* **Text for analysis**
• • • • • • •

Just one more against voice. An exclamation mark is punctuation that marks an exclamation and an exclamation is a short, often shouted, complaint or outcry. Stop! Ouch! Shut up! are exclamations. Exclamation marks are not used to highlight odd or bizarre information, a smiley would be better but certainly not encyclopedic. The bizzareness of the 'war' is obvious enough it does not need highlighting with misused punctuation. O.K. I admit it I don't get invited to enough edit wars so I thought I'd try to put this lame one out of its misery. MeltBanana 15:59, 6 October 2005 (UTC)

You'll find plenty of exclamation marks in respectable novels for all the things that you've just claimed they're not used for. Such as longer phrases and sentences. Obviously not very long ones, because that destroys the point, but Faulkner, Hemingway and Norman Mailer certainly used them in the ways you say not to. --MacRusgail 13:08, 10 October 2005 (UTC)
I'm not sure that Faulkner, Hemingway and Norman Mailer wrote encyclopedias. Once more: Will you now have the good grace to give way and allow the exclamation mark to be removed without revertion, or are you going to dictate to the rest of us how this article should be? --Tagishsimon (talk)
I used them all as examples of writers of good English. Unlike many of those on Wikipedia. I suggest you set up a wikipedia caucus for the abolition of extraneous and frivolous punctuation. --MacRusgail 18:46, 12 October 2005 (UTC)
Indeed. But you did not consider, and throughout this debate appear not to have considered the context of the writing. It is a wee bit arrogant of you to so ostentatiously ignore the question at issue: will you give way on this matter or do you insist on dictating the form of the sentence under consideration? If you would be so good, at the third time of asking, to respond ... it is getting a little difficult to believe you are in good faith in this matter, and whilst it is your prerogative to jerk us around as you see fit, it is more than a little impolite. --Tagishsimon (talk)

I've added the Coat of Arms of Russia to the "at war?" section, because something so momentous as to require an exclamation mark surely cries out for an image. I'd actually thought to draw up some "clash of symbols" graphic, but I couldn't find a symbol for Berwick (apart from the river, which I feel would be inappropriate). Despite the temptation to remove the exclamation mark while I was editing, I've left it in. I suspect it would be best for all concerned if, assuming the offending punctuation is to be removed, it were so done by MacRusgail, and not by Yours Truly. --fuddlemark (fuddle me!) 00:12, 8 October 2005 (UTC)

• • • • • • •

Saved entries:
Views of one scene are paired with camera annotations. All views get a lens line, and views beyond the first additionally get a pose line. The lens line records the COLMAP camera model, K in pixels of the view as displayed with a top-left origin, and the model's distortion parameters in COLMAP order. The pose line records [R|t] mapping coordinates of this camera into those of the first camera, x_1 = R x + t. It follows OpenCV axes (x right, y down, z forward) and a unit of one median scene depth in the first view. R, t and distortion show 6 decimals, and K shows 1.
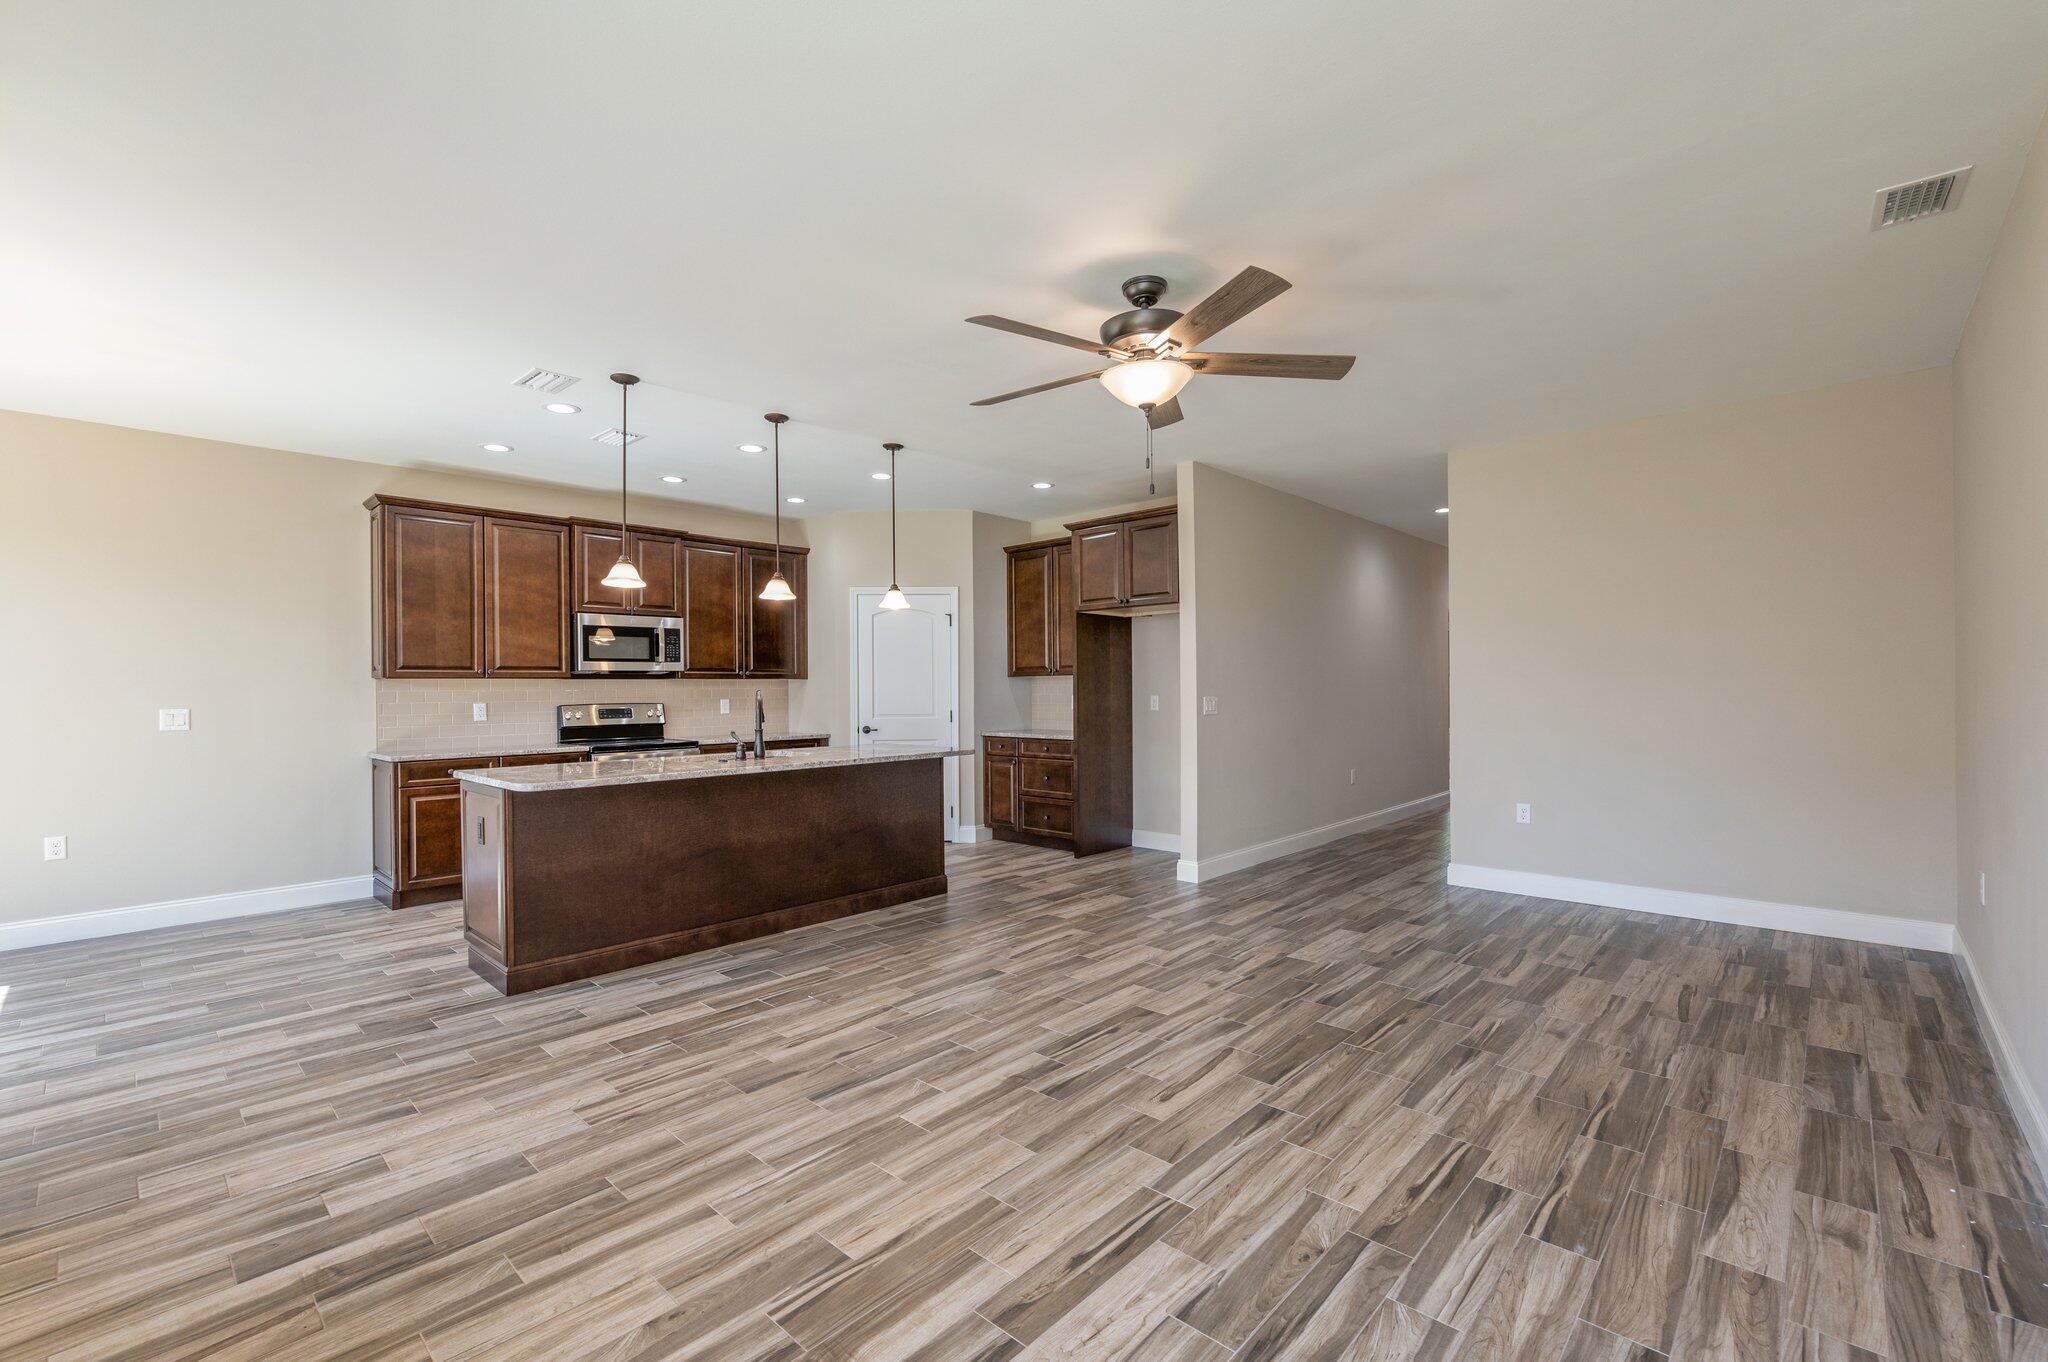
lens RADIAL K [[904.2, 0, 1052.3], [0, 904.2, 689.3], [0, 0, 1]] dist [-0.002317, -0.000342]
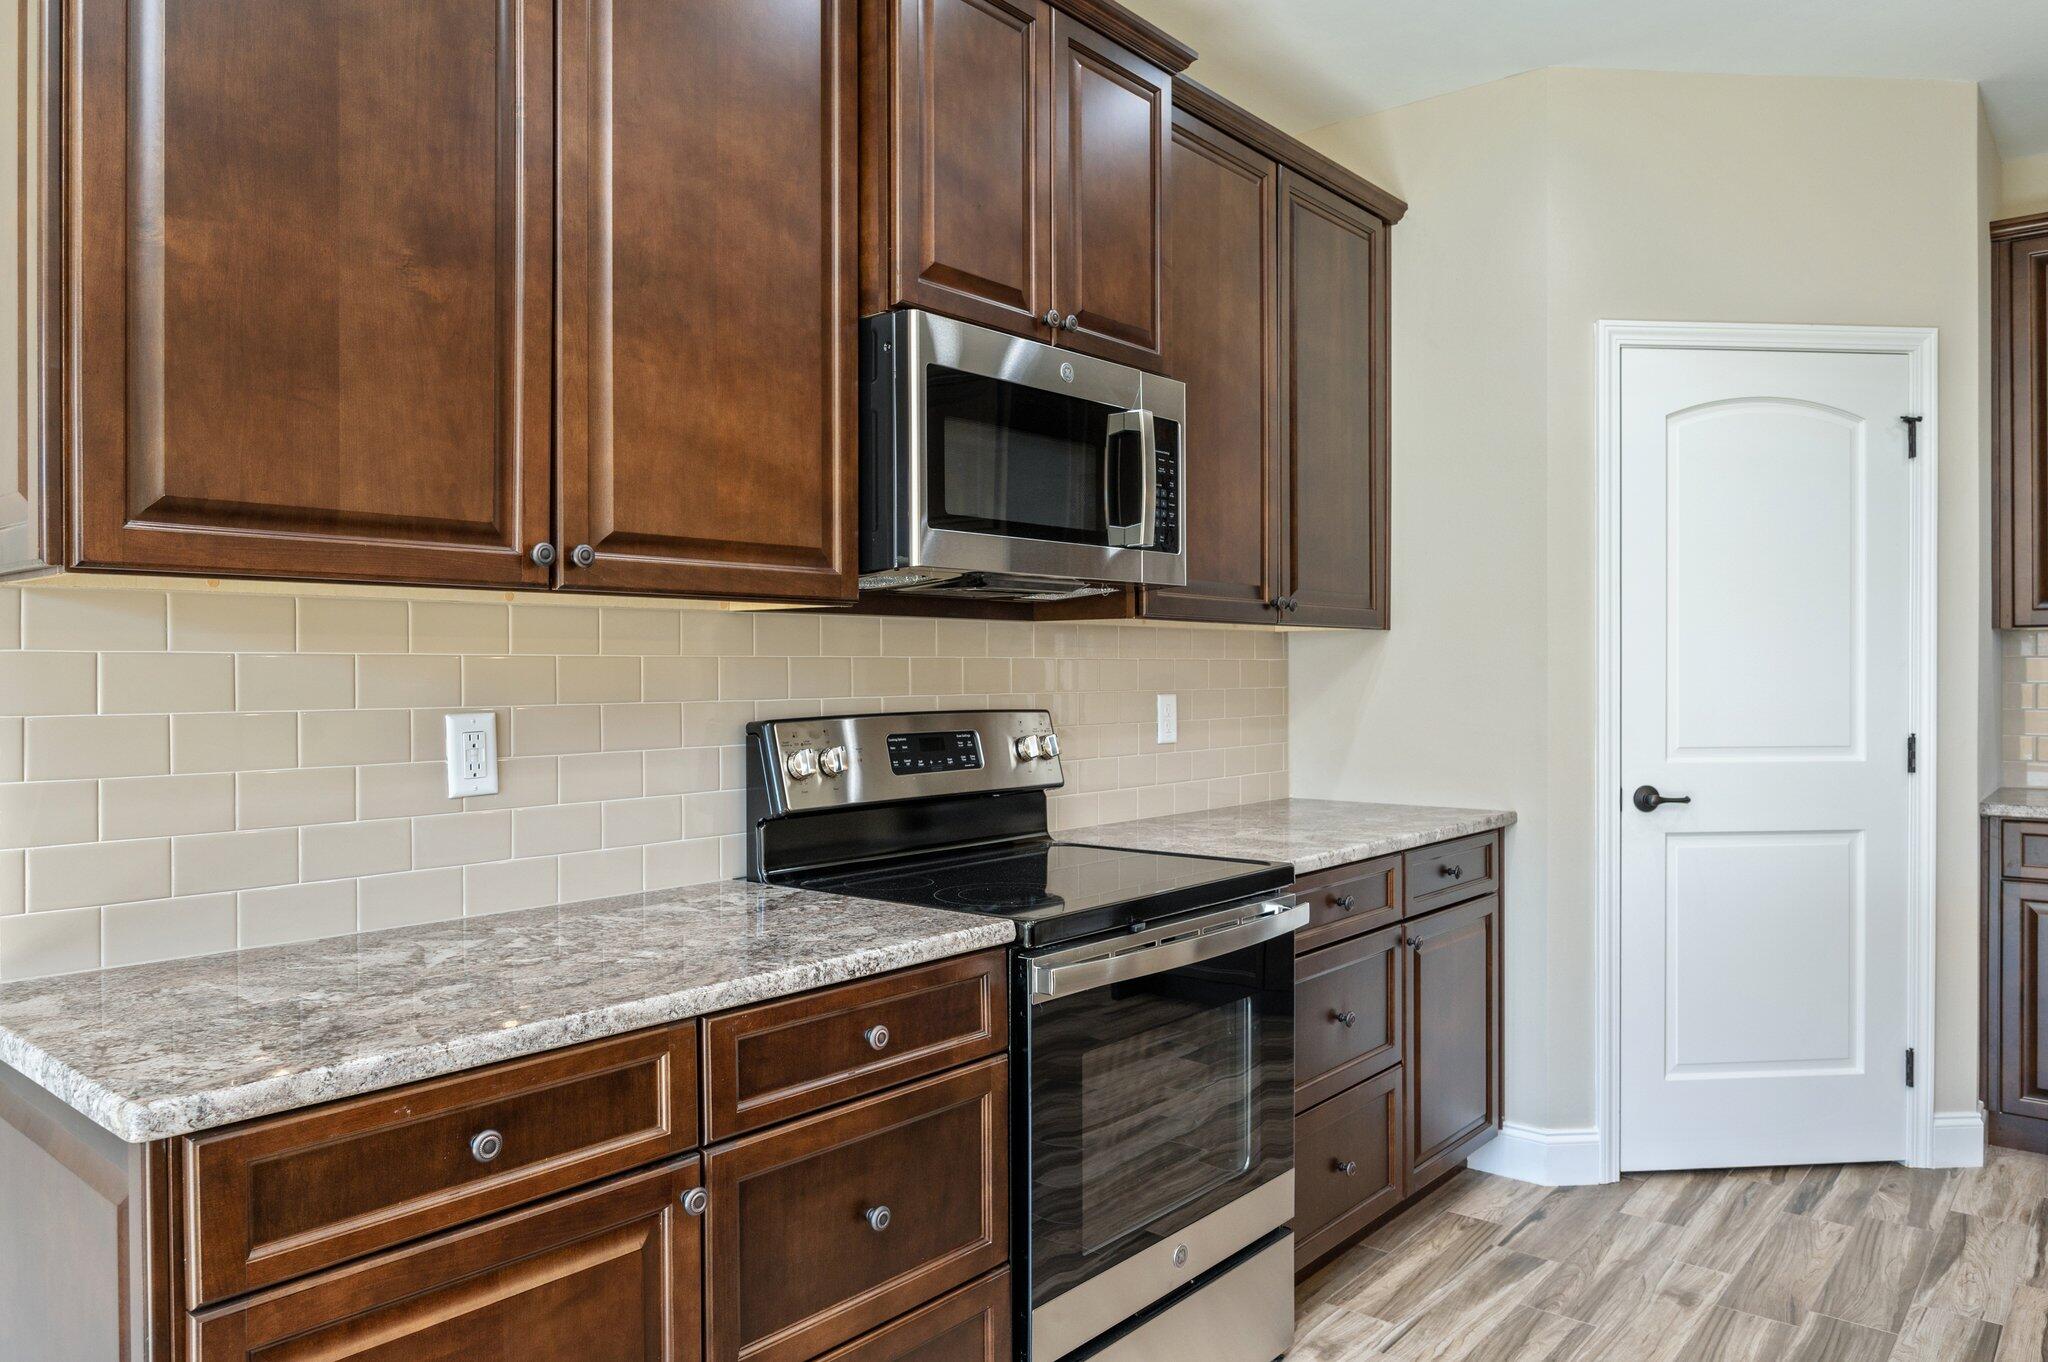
lens RADIAL K [[1370.4, 0, 1027.9], [0, 1370.4, 675.4], [0, 0, 1]] dist [-0.014384, 0.002521]
pose [[0.998483, 0.005359, 0.054791, -0.573879], [-0.005501, 0.999982, 0.002425, 0.005442], [-0.054777, -0.002723, 0.998495, 0.738912]]
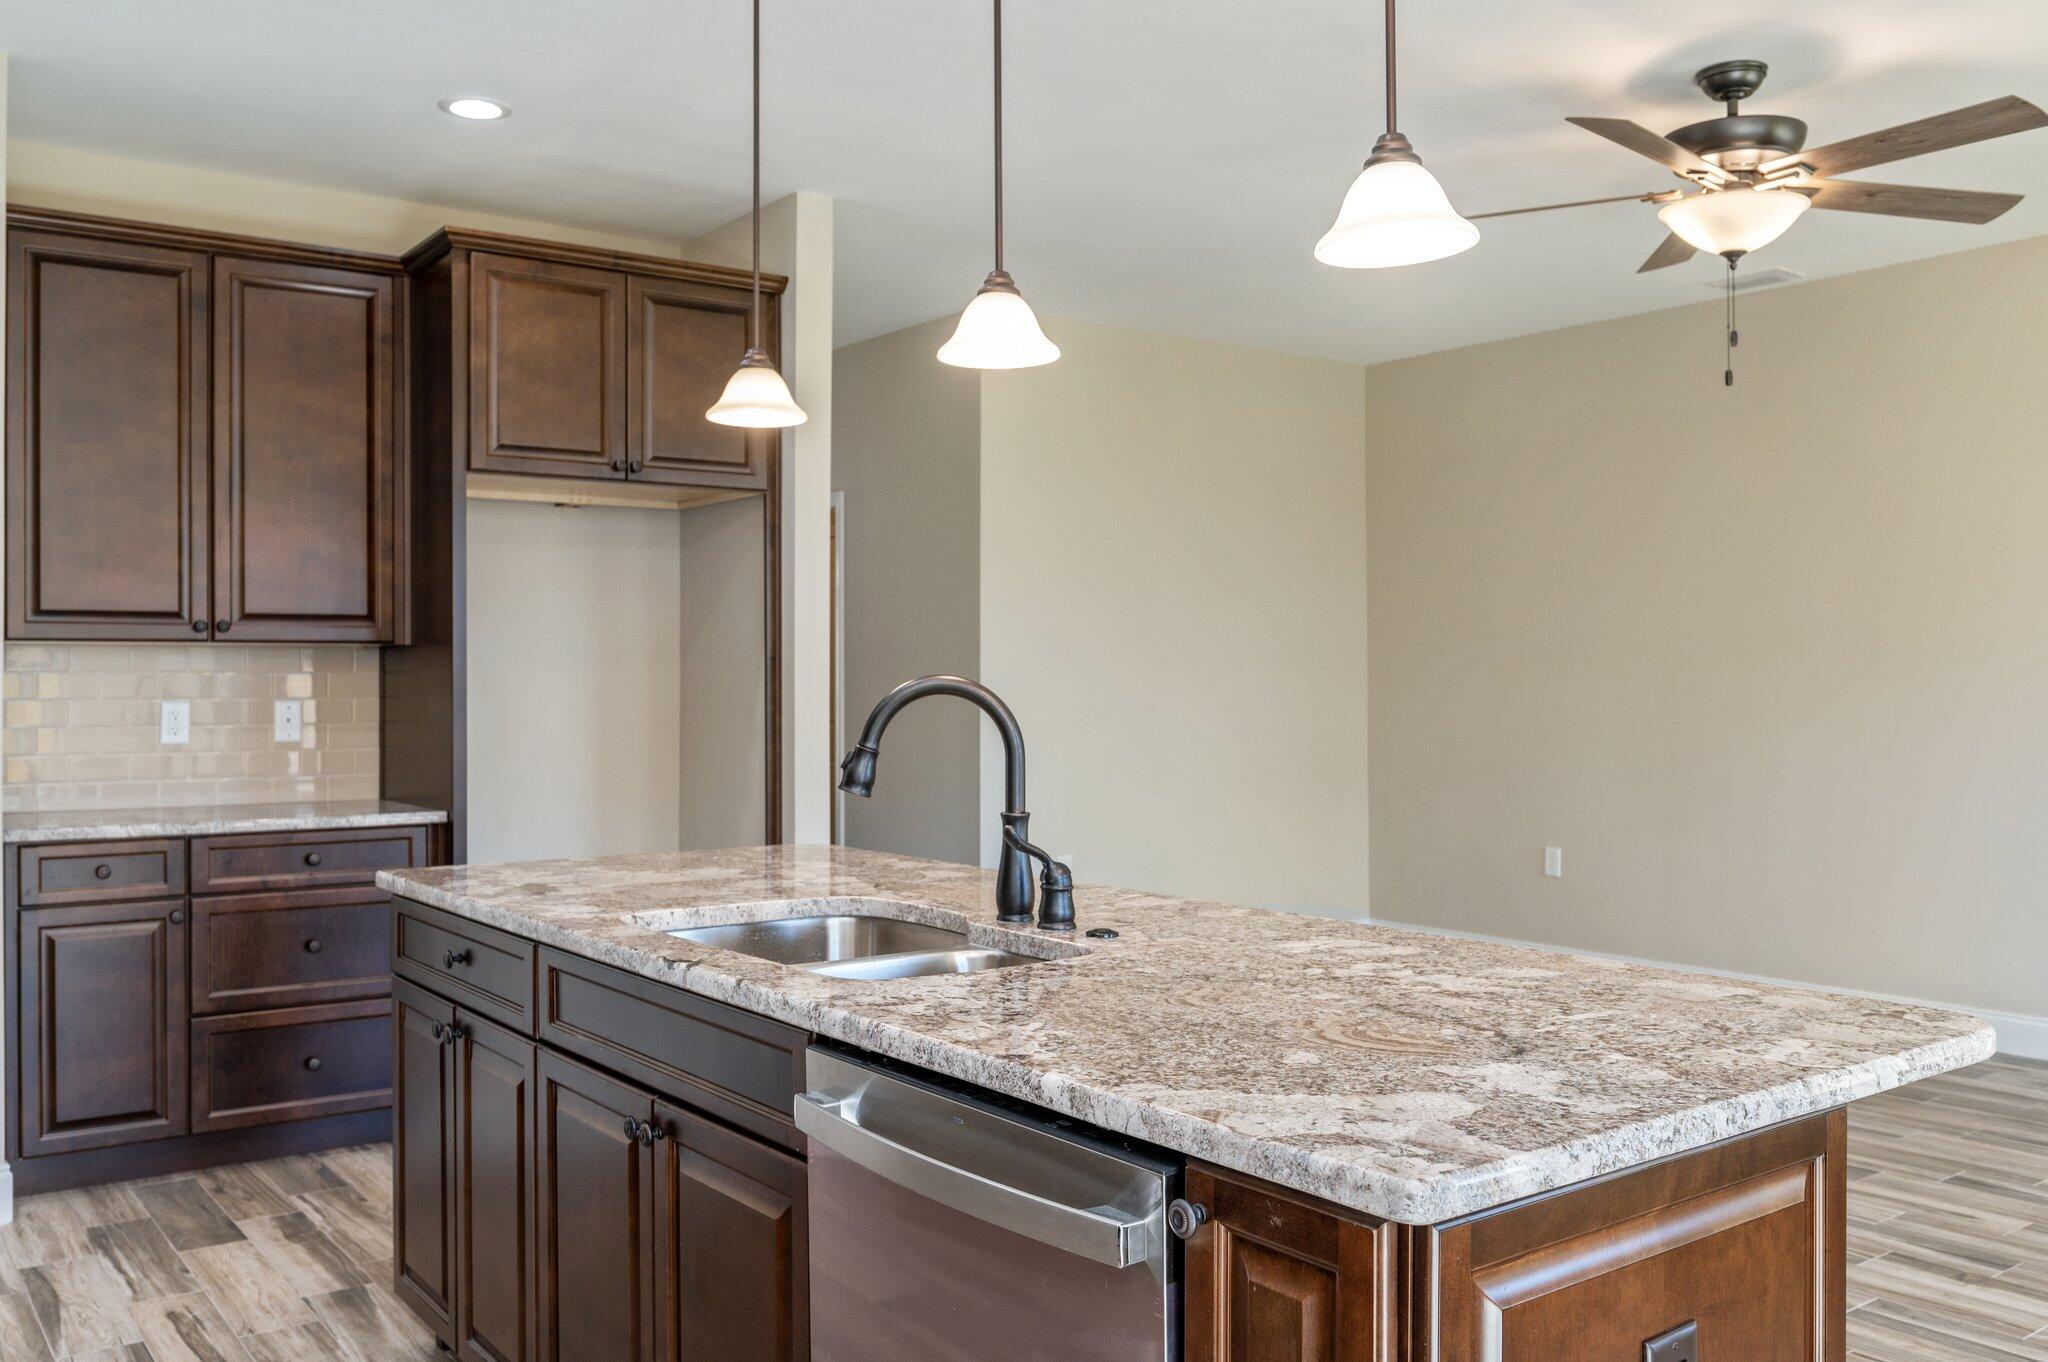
lens RADIAL K [[1721.3, 0, 1016.5], [0, 1721.3, 665.2], [0, 0, 1]] dist [-0.023476, 0.016515]
pose [[0.176063, 0.017501, 0.984223, -0.741245], [0.001247, 0.999837, -0.018002, 0.007076], [-0.984378, 0.004397, 0.176012, 0.786777]]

• • • • • • •

* **Exercise tasks**
1/ In the exclamation mark discussion, which three writers does MacRusgail name as using exclamation marks in longer phrases and sentences?
2/ Please write the next part of the exclamation mark discussion, picking up after its last comment.
The rows have no connection to the exclamation mark discussion.

* **Numbered responses**
1/ Faulkner, Hemingway and Norman Mailer.

2/
Come on guys, you can't actually be having an edit war over one tiny exclamation point! The situation with the 'war' being 'bizarre' is POV, pure and simple, and thus if an exclamation point is used to illustrate that bizarreness, then the point itself must be POV. And POV has no place in an encyclopaedia. I have chosen to be bold and remove the exclamation point. - ulayiti (talk) 19:05, 12 October 2005 (UTC)

I for one think that the exclamation point deserves to be left in there. If such a mark should be anywhere, it is in a situation as this. For what is an exclamation point, if not to designate things deserving of exclamation? And certainly this deserves exclamation.
Exactly, if it should be anywhere in a serious encyclopaedia, which shouldn't. - ulayiti (talk) 18:14, 26 December 2005 (UTC)
If the exclamation mark implies that it is bizarre, and the full stop implies that it is not bizarre, maybe we should invent a new type of punctuation that signifies no emotion whatsoever. But that would be implying that other punctuation marks are not good, wouldn't it(!/.) Damn, it seems we shall never rest. Daniel 21:13, 15 February 2006 (UTC)

You have to love wiki. A whole host of individuals visiting this page saying they can't believe there is an argument over an exclamation mark, then proceeding to add thier POV and fuel the arguement. By the way, what is wiki policy on whether it is an axclamation point or exclamation mark? My entirely personal POV is: 1) The exclamtion mark shouldn't be there. 2) It is a mark, not a point. 3) Debates, even as trivial as this one, are an essential part of the value of Wikipedia. It would be better if they were kept civil and avoided buggering about with the main page through sheer cussedness, however. Epeeist smudge 05:45, 1 March 2006 (UTC)

Surely if, on Wikipedia, we really needed to call attention to a situation which many people would consider bizarre, you could just write "<whatever it is>, a situation many people would consider bizarre", rather than relying on the vagaries of people's understanding of what an exclamation mark means. But of course we don't need to do that at all. 01:42, 7 September 2006 (UTC)

Forget about it for 5 seconds, will ya? <unsigned comment>

The exclamation mark is inappropriate. Inflection has no place in encyclopedic writing. Let the reader judge what is bizarre. 08:50, 3 January 2007 (UTC)

  • Correct - and well said, that User! Some people need to go outside, breathe in and out a few times and say "Hello World - what's this Real Life I've read so much about in Wikipedia?" 15:05, 26 September 2007 (UTC)
  • I've no idea what's going on with this exclamation point row and I'm not getting involved. I just dropped by to say that I've diverted an incorrect redirect away from this article. The article WP:! was created by User:Poiuyt54 (their only edit) on the 18th of October. I've now directed it to Wikipedia:Polling is not a substitute for discussion just as WP:!VOTE is. Strange days... Witty Lama 12:15, 28 October 2007 (UTC)
  • Oh my... Did you know that I got to this page from WP:LAME? --Drahcir my talk 01:08, 1 April 2008 (UTC)
  • ^-- Yeah, I did too! Ansh666 (talk) 05:24, 21 May 2008 (UTC)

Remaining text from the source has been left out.